You will be making some type of payment to the insurance company in order to fund this annuity. With part of that money, the insurance company is going to invest into the financial markets. Depending on which type of annuity you get, the insurance company might take care of the investing for you or you could be in charge of the investment decisions. With a fixed annuity, the insurance company is going to guarantee you a specific rate of interest over the life of the annuity. If you choose a variable annuity, you will be in charge of selecting the individual investments for your annuity. The interest rate that you receive will depend on how the investments perform.

Tax Benefit

When you invest your money into an annuity, it is allowed to grow tax-free. You will not have to pay any taxes on the earnings from your investments until you start taking payments in the future.
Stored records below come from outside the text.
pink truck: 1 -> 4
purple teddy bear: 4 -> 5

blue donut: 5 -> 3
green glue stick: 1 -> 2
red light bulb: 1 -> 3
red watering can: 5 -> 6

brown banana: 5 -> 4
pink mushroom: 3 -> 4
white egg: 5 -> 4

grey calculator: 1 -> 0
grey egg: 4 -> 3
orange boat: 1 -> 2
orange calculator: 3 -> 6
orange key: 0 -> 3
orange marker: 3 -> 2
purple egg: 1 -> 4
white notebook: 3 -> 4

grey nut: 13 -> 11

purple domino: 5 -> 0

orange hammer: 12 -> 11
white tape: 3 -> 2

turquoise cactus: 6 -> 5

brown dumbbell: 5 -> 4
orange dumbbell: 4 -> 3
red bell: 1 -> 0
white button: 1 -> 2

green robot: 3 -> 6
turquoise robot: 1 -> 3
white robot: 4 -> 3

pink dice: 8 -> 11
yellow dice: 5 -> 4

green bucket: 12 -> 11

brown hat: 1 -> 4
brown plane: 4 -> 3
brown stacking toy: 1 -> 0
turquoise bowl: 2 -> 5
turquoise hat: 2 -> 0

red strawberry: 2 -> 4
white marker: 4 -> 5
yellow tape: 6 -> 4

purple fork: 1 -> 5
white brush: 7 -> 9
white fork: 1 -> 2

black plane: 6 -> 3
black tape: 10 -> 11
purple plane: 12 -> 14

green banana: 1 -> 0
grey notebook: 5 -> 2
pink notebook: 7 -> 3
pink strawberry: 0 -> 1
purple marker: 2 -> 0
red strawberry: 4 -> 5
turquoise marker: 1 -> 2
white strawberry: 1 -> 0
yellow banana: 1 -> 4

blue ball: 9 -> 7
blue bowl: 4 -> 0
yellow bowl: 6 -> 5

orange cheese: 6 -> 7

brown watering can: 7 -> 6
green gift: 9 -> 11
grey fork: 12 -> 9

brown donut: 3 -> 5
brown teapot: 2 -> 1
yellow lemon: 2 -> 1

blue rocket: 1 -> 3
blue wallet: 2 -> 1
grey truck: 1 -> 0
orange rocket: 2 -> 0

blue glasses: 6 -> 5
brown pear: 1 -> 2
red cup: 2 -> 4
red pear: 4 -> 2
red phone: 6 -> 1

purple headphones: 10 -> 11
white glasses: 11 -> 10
At that point, the money that you receive will be treated as regular income and you will be charged at your marginal tax rate.


Many individuals choose to invest in a deferred annuity because of the security that it can provide for their retirement plan. You are essentially putting aside a certain amount of money so that you will be able to receive a regular income when you retire. Some annuities will guarantee a certain payment to you as long as you continue to make your premium payments for the life of the annuity.

Although this is a fairly safe investment, you should be aware of a potential drawback. You are going to be investing in an insurance company. Insurance companies have been known to go out of business on occasion. If you do not choose an insurance company that will be around when you retire, you could end up losing all of the money that you have contributed to the annuity. Make sure that you check out the financial ratings of the insurance company before you choose to get involved with one of their deferred annuities.